**TASK SET**
(1) List every title named in the two sample blurbs that the book review quotes in its opening paragraph.
(2) Repeat word for word the stretch of the book review from "One thing that" through "the lesbian necromancers.".

A Book A Week By Women Authors – 41 to 45

41 – The Atlas Six

One thing that has been aggravating me a fair bit of late is how often I see microtargeting used in the blurb of books. ‘Ideal for fans of Fifty Shades of Grey and the Smurfs’, or ‘A mashup of Schinder’s List and What I Did in my Holidays’. It’s so transparently manipulative and I don’t like feeling like I’m being forced into some demographic segment on the basis of ‘He’ll want to read books exactly like books he’s already read’. But the Atlas Six is definitely Babel crossed with Gideon the Ninth. Minus the lesbian necromancers.

Here’s your premise – six of the brightest minds in the world are recruited as prospects to join the mysterious Alexandrian Society. For a year they are expected to make deep contributions to occult subjects, using the tremendous intellectual resources available as society members. They begin as rivals, continue as rivals, and end as rivals although I get the impression you’re supposed to think they’re drawing together as time goes by. Anyway, they discover that nothing comes without a cost – the book is essentially about how they come to terms with balancing ambition versus humanity.

Stored entries:
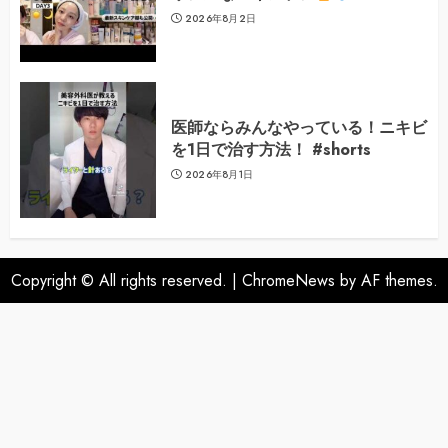
2026年8月2日
医師ならみんなやっている！ニキビ
を1日で治す方法！ #shorts
2026年8月1日
Copyright © All rights reserved.
|
ChromeNews
by AF themes.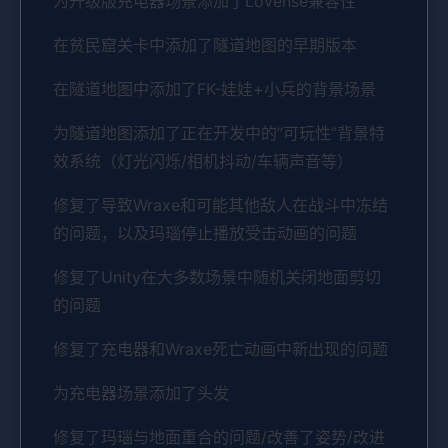
为升级版充电器场景添加了Lovense兼容性
在贫民窟关卡中添加了隧道地图的早期版本
在隧道地图中添加了FK-娃娃+小兵的背景场景
为隧道地图添加了正在开发中的”可玩性”背景特
效系统（灯光闪烁/相机抖动/车辆声音等）
修复了导致Wraxe和可能其他敌人在战斗中冻结
的问题，以及玛瑙停止播放受击动画的问题
修复了Unity在大多数场景中随机关闭地面剪切
的问题
修复了充电器和Wraxe死亡动画中新出现的问题
为充电器场景添加了头发
修复了玛瑙与地面重合的问题/改善了姿势/改进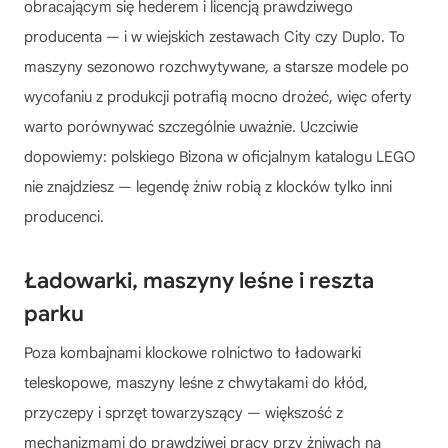
obracającym się hederem i licencją prawdziwego
producenta — i w wiejskich zestawach City czy Duplo. To
maszyny sezonowo rozchwytywane, a starsze modele po
wycofaniu z produkcji potrafią mocno drożeć, więc oferty
warto porównywać szczególnie uważnie. Uczciwie
dopowiemy: polskiego Bizona w oficjalnym katalogu LEGO
nie znajdziesz — legendę żniw robią z klocków tylko inni
producenci.
Ładowarki, maszyny leśne i reszta
parku
Poza kombajnami klockowe rolnictwo to ładowarki
teleskopowe, maszyny leśne z chwytakami do kłód,
przyczepy i sprzęt towarzyszący — większość z
mechanizmami do prawdziwej pracy przy żniwach na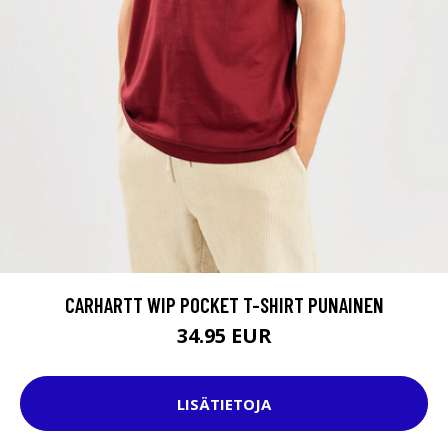
CARHARTT WIP POCKET T-SHIRT PUNAINEN
34.95 EUR
LISÄTIETOJA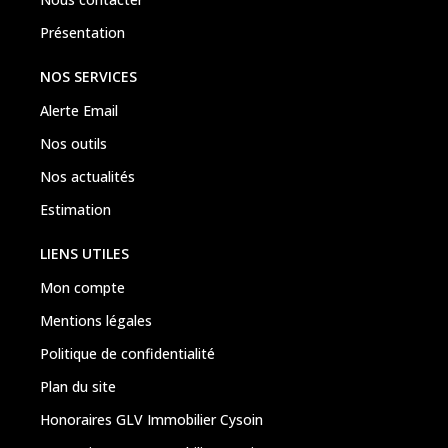
Présentation
NOS SERVICES
Alerte Email
Nos outils
Nos actualités
Estimation
LIENS UTILES
Mon compte
Mentions légales
Politique de confidentialité
Plan du site
Honoraires GLV Immobilier Cysoin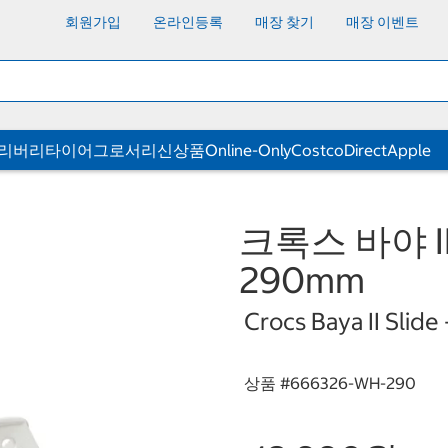
회원가입
온라인등록
매장 찾기
매장 이벤트
딜리버리
타이어
그로서리
신상품
Online-Only
CostcoDirect
Apple
크록스 바야 I
290mm
Crocs Baya II Slid
상품 #
666326-WH-290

**SOLUTIONS TO THE TASKS**
(1)
- Fifty Shades of Grey
- the Smurfs
- Schinder’s List
- What I Did in my Holidays

(2)
One thing that has been aggravating me a fair bit of late is how often I see microtargeting used in the blurb of books. ‘Ideal for fans of Fifty Shades of Grey and the Smurfs’, or ‘A mashup of Schinder’s List and What I Did in my Holidays’. It’s so transparently manipulative and I don’t like feeling like I’m being forced into some demographic segment on the basis of ‘He’ll want to read books exactly like books he’s already read’. But the Atlas Six is definitely Babel crossed with Gideon the Ninth. Minus the lesbian necromancers.